SOURCE:
╔══

As the ambient temperature decreases the rate at which concrete
gains strength during the curing time slows considerably. For
example, if the strength is compared to concrete poured at an
optimal temperature of 65.degree. F. after 24 hours, it is known
that concrete poured at the freezing point will achieve only 75% of
the strength under optimal conditions, and concrete poured at
20.degree. F. will achieve less than 30% of the strength under
optimal conditions. Therefore, the net effect of pouring concrete
under ambient temperatures below about 65.degree. F. is to delay
the time when the finished concrete may be used, or to delay the
time before further loading may be applied to the concrete. In
construction projects this means that further construction cannot
be applied to the concrete until more complete curing has
occurred.
In an effort to better control the ambient temperature during
outdoor concrete curing processes, it is frequently necessary to
attempt to enclose the work site in a temporary construction, such
as a lightweight frame covered with plastic sheeting. Under severe
ambient temperature conditions, there is usually an attempt to add
heat to the interior of this temporary construction to thereby warm
the concrete and enhance the curing process in order to improve the
overall strength of the concrete after curing. The cost of the
temporary shelter, as well as the cost to maintain heat within the
temporary shelter, represent a significant additional construction
cost when laying concrete under low temperature conditions.

╚══

SOURCE EXCERPT:
╔══

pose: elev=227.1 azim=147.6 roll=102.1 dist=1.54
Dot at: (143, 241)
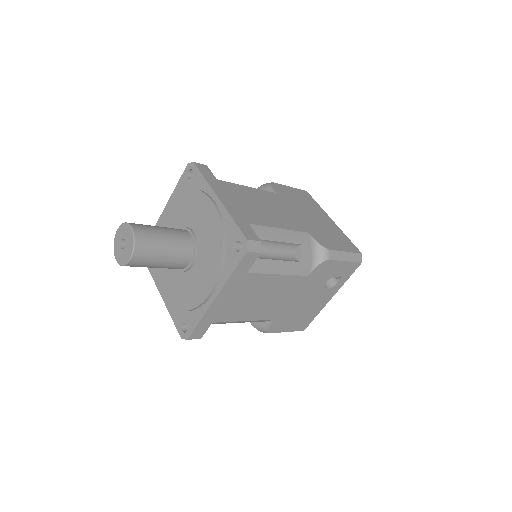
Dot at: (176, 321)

╚══

TO BE DONE: Return everything in the passage on curing concrete in cold weather from "In an effort" down to "low temperature conditions.", copied word for word.

ANSWER TO THIS TASK:
In an effort to better control the ambient temperature during
outdoor concrete curing processes, it is frequently necessary to
attempt to enclose the work site in a temporary construction, such
as a lightweight frame covered with plastic sheeting. Under severe
ambient temperature conditions, there is usually an attempt to add
heat to the interior of this temporary construction to thereby warm
the concrete and enhance the curing process in order to improve the
overall strength of the concrete after curing. The cost of the
temporary shelter, as well as the cost to maintain heat within the
temporary shelter, represent a significant additional construction
cost when laying concrete under low temperature conditions.